Yep. Did that last month at the CVS. They didn’t care.
It has now been four weeks since the Government of Japan downgraded its pandemic response, leaving masking up to “personal choice” instead of the previous “strongly recommended” (there was never a mandate).
And yet, people are still wearing masks. This article cites AI analysis of footage from Tokyo Station, which found that around 85% of people walking around the station (and we’re talking about millions of people per day) were wearing masks. That’s a 4% drop from a month ago, but I say again: 85%.
““We cannot get insured and most of the big bands doing arena shows, by the time they do their first show and rehearsals and get the staging and crew together, all the buses and hotels, you’re upwards $600,000 to a million in the hole. To earn that back, if you’re doing a 12-show run, you don’t start to earn it back until the seventh or eighth show.”
“That’s just how the business works,” he concluded. “The trouble now is if you get COVID after the first show, you’ve (lost) that money.””
That did not go unnoticed in the photos that my brother-in-law is posting from their family trip to Japan. Indeed, “spot the tourist” seems to be quite simple: they are the ones not wearing masks.
Queen just announced 22 shows in the states and Canada and they’re adding more, thier shows are arena shows on steroids, not cheap.

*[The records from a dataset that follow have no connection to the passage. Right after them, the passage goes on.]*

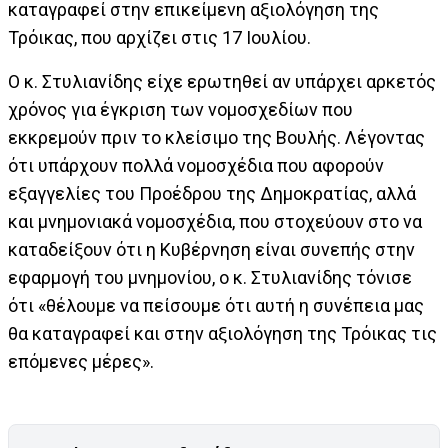
καταγραφεί στην επικείμενη αξιολόγηση της
Τρόικας, που αρχίζει στις 17 Ιουλίου.
Ο κ. Στυλιανίδης είχε ερωτηθεί αν υπάρχει αρκετός
χρόνος για έγκριση των νομοσχεδίων που
εκκρεμούν πριν το κλείσιμο της Βουλής. Λέγοντας
ότι υπάρχουν πολλά νομοσχέδια που αφορούν
εξαγγελίες του Προέδρου της Δημοκρατίας, αλλά
και μνημονιακά νομοσχέδια, που στοχεύουν στο να
καταδείξουν ότι η Κυβέρνηση είναι συνεπής στην
εφαρμογή του μνημονίου, ο κ. Στυλιανίδης τόνισε
ότι «θέλουμε να πείσουμε ότι αυτή η συνέπεια μας
θα καταγραφεί και στην αξιολόγηση της Τρόικας τις
επόμενες μέρες».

Maybe The Who should consult with Brian and Roger.
This is the first tour I’m going to miss since the late 70s, ticket prices are a little bonkers and there is that chance a show gets canceled plus I’m still not sure about seeing a show with 20,000+ and me and the wife are the only ones wearing a mask.
The Who should also quit doing farewell tours to hype sales when they had no intention of quitting.

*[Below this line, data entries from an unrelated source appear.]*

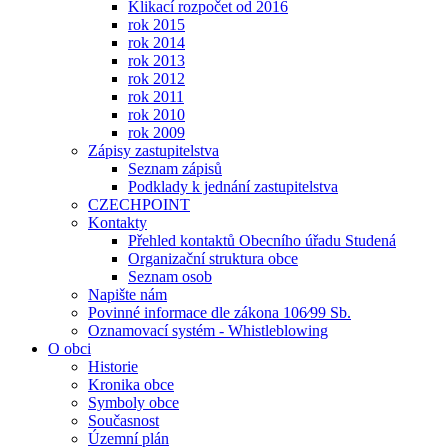
Klikací rozpočet od 2016
rok 2015
rok 2014
rok 2013
rok 2012
rok 2011
rok 2010
rok 2009
Zápisy zastupitelstva
Seznam zápisů
Podklady k jednání zastupitelstva
CZECHPOINT
Kontakty
Přehled kontaktů Obecního úřadu Studená
Organizační struktura obce
Seznam osob
Napište nám
Povinné informace dle zákona 106⁄99 Sb.
Oznamovací systém - Whistleblowing
O obci
Historie
Kronika obce
Symboly obce
Současnost
Územní plán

The Who have been doing farewell tours for more than half of their existence by now.
We saw their first farwell tour in 1982 with 80,000 other sucker’s at the Pontiac Silverdome.
It sounds like they weren’t going to do enough cities to make up the cost if they had to cancel.
Queen without Freddy? Why would I be interested?
I’m not going to sell it but check out Queen with Paul Rogers and Adam Lambert. There’s plenty of high def stuff on YouTube.
Any method of getting Brian and Roger on stage is a good thing. And they are still the Queen of cutting edge arena shows.
I’ve seen Freddie, of course that’s the gold standard but the remaining 2 are something to see with Lambert.